Bij pleegzorg is er niet altijd adequate begeleiding voor ouders en/of kind beschikbaar. Er is dan wel een pleeggezin bereid om een kind te verzorgen, maar er is geen begeleiding mogelijk (aanbeveling 2). In de gesprekken over de wachtlijsten die in februari en maart met de provincies zijn gevoerd, kwam naar voren dat er met grote inzet wordt gewerkt om ouders en kinderen op tijd en op maat naar de noodzakelijke zorg te leiden, deze zorg doelmatig en doeltreffend te laten zijn, prikkels te hanteren om instroom, doorstroom en uitstroom te optimaliseren en prestatie-indicatoren zoals doelrealisatie en cliënttevredenheid te meten en benutten bij het maken van afspraken met zorgaanbieders. Er zal gewerkt worden aan een aantal punten die zorgen voor een substantiële versnelling in de verbetering van de prestaties van de zorg bij opvoed- en opgroeiproblemen. Omdat pleegzorg niet alleen om zorginhoudelijke redenen de voorkeur geniet voor kinderen die niet thuis kunnen opgroeien, maar in de regel ook goedkoper is dan andere vormen van zorg, ligt hier voor de provincies een extra prikkel om meer inzet te plegen op dit type aanbod.

Kosten

Het vergoeden van (incidentele) kosten maar ook het in aanmerking komen voor vergoedingen is afhankelijk van het soort plaatsing en van het type gezag van de pleegouders. Bij plaatsing in het kader van de voogdij kunnen pleegouders incidenteel bepaalde kosten vergoed krijgen via bureau jeugdzorg.

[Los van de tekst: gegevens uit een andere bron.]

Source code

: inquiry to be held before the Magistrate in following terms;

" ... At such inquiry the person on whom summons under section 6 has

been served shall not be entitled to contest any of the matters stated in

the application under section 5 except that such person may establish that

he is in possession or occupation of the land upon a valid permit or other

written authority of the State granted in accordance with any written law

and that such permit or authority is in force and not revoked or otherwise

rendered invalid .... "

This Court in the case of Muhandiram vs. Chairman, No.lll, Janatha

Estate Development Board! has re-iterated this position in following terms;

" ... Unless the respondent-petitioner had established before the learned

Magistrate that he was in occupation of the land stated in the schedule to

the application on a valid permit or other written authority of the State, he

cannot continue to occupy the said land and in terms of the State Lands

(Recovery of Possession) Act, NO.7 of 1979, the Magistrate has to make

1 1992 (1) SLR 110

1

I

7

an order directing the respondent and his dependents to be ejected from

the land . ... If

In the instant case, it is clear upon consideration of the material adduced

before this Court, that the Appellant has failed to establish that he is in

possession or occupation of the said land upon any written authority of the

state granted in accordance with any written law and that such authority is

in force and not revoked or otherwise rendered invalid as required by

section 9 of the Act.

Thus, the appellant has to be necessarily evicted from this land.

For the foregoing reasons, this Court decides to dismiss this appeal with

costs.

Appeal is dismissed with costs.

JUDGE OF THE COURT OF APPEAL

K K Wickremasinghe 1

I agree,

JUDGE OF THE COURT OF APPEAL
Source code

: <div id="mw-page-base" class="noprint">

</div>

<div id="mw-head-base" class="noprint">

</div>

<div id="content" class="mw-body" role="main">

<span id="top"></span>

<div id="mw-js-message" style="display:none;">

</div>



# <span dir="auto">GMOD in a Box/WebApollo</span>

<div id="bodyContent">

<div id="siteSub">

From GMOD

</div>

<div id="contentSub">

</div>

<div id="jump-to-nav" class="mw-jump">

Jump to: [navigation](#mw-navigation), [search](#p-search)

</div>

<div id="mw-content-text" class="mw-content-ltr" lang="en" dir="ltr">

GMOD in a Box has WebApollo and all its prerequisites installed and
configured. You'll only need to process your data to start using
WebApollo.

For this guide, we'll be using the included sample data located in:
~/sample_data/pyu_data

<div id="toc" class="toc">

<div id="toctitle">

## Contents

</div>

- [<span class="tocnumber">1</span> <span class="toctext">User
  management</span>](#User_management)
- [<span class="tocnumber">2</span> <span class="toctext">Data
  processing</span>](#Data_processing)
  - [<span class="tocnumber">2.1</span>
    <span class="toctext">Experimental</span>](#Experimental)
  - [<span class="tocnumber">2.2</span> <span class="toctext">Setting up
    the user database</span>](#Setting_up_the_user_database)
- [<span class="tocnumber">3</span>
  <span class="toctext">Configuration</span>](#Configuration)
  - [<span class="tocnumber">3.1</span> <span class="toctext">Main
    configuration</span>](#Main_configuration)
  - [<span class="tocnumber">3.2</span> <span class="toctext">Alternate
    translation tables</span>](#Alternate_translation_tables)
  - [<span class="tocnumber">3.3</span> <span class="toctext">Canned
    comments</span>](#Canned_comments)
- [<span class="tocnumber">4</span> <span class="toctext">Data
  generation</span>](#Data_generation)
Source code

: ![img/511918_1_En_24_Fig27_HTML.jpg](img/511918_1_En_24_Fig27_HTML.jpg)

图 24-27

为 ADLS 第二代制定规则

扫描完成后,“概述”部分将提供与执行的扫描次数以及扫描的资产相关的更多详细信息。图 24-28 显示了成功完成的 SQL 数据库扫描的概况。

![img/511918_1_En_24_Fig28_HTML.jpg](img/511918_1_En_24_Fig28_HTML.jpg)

De kostprijs voor de voogdij voorziet hierin. Bij plaatsing in het vrijwillige kader en dat van de OTS hangt het af van het beleid van bureau jeugdzorg of incidentele kosten vergoed worden. Bureau jeugdzorg betaalt deze kosten uit de doeluitkering bureaus jeugdzorg die provincies ontvangen van het Rijk.

Na overdracht van de voogdij van een bureau jeugdzorg naar één van de pleegouders blijft de pleegvergoeding van toepassing. Als beide ouders de voogdij krijgen is de pleegvergoeding niet meer van toepassing. In dat geval komen zij in aanmerking voor kinderbijslag en kindertoeslag. Pleeggezinnen ervaren bovenstaande verschillen als oneerlijk. Het gevolg is namelijk dat niet alle (basale) kosten voor vergoeding in aanmerking komen (aanbeveling 15, 16, 17, 18, 19, 20).

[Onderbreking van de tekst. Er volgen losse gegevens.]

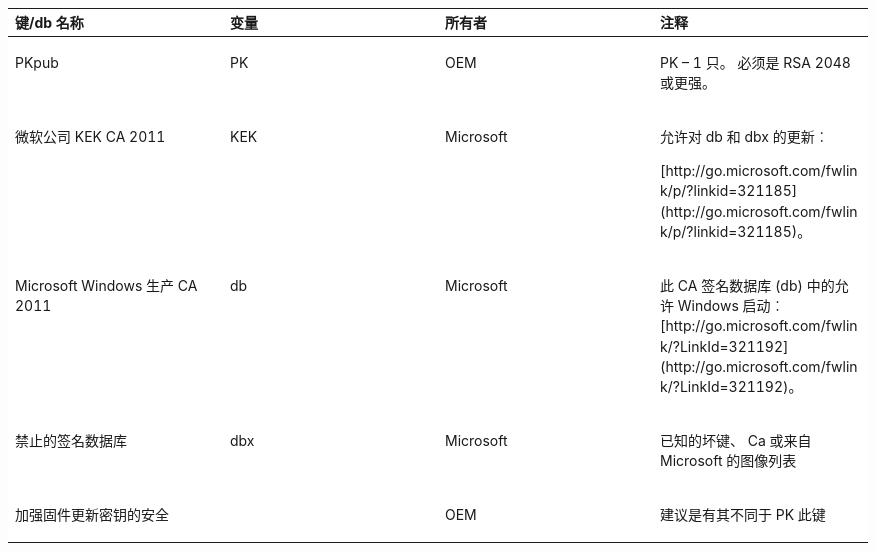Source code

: <table>
<colgroup>
<col width="25%" />
<col width="25%" />
<col width="25%" />
<col width="25%" />
</colgroup>
<thead>
<tr class="header">
<th align="left">键/db 名称</th>
<th align="left">变量</th>
<th align="left">所有者</th>
<th align="left">注释</th>
</tr>
</thead>
<tbody>
<tr class="odd">
<td align="left"><p>PKpub</p></td>
<td align="left"><p>PK</p></td>
<td align="left"><p>OEM</p></td>
<td align="left"><p>PK – 1 只。 必须是 RSA 2048 或更强。</p></td>
</tr>
<tr class="even">
<td align="left"><p>微软公司 KEK CA 2011</p></td>
<td align="left"><p>KEK</p></td>
<td align="left"><p>Microsoft</p></td>
<td align="left"><p>允许对 db 和 dbx 的更新︰</p>
<p>[http://go.microsoft.com/fwlink/p/?linkid=321185](http://go.microsoft.com/fwlink/p/?linkid=321185)。</p></td>
</tr>
<tr class="odd">
<td align="left"><p>Microsoft Windows 生产 CA 2011</p></td>
<td align="left"><p>db</p></td>
<td align="left"><p>Microsoft</p></td>
<td align="left"><p>此 CA 签名数据库 (db) 中的允许 Windows 启动︰ [http://go.microsoft.com/fwlink/?LinkId=321192](http://go.microsoft.com/fwlink/?LinkId=321192)。</p></td>
</tr>
<tr class="even">
<td align="left"><p>禁止的签名数据库</p></td>
<td align="left"><p>dbx</p></td>
<td align="left"><p>Microsoft</p></td>
<td align="left"><p>已知的坏键、 Ca 或来自 Microsoft 的图像列表</p></td>
</tr>
<tr class="odd">
<td align="left"><p>加强固件更新密钥的安全</p></td>
<td align="left"><p></p></td>
<td align="left"><p>OEM</p></td>
<td align="left"><p>建议是有其不同于 PK 此键</p></td>
</tr>
</tbody>
</table>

De hoogte van de pleegvergoeding en het regime rond de pleegzorgtoeslagen is verbeterd.

Ten eerste wordt de pleegvergoeding voorafgaande aan het kalenderjaar geïndexeerd. Ten tweede kan een pleeggezin voor drie omstandigheden een toeslag krijgen en deze toeslag nu ook twee of drie keer krijgen. De omstandigheden zijn een crisisplaatsing, een pleegkind met een handicap en/of drie of meer pleegkinderen in het gezin. Ten derde is de toeslag verhoogd en wordt de toeslag nu ook geïndexeerd.

Ondanks deze verbeteringen is het voor pleegouders soms onduidelijk waarom bepaalde extra incidentele kosten wel en andere niet vergoed worden. Ook de samenloop van kinderbijslag, kindertoeslag en de pleegvergoeding lijkt nog niet optimaal te zijn. Ik ga onderzoeken welk probleem zich hierbij voordoet en bekijken welke verbeteringen verder nog nodig zijn.

Het is goed dat het CDA een initiatiefnota heeft geschreven over pleegzorg. Uit het bovenstaande blijkt dat veel zaken rondom pleegouderschap verbeterd gaan worden.

Ik ben bereid om mij hiervoor in te zetten.

De minister voor Jeugd en Gezin,

A. Rouvoet


XNoot
1

Bestandspleeggezinnen zijn gezinnen die zich kandidaat stellen voor een kind of jongere die zij tot dan toe nog niet kennen.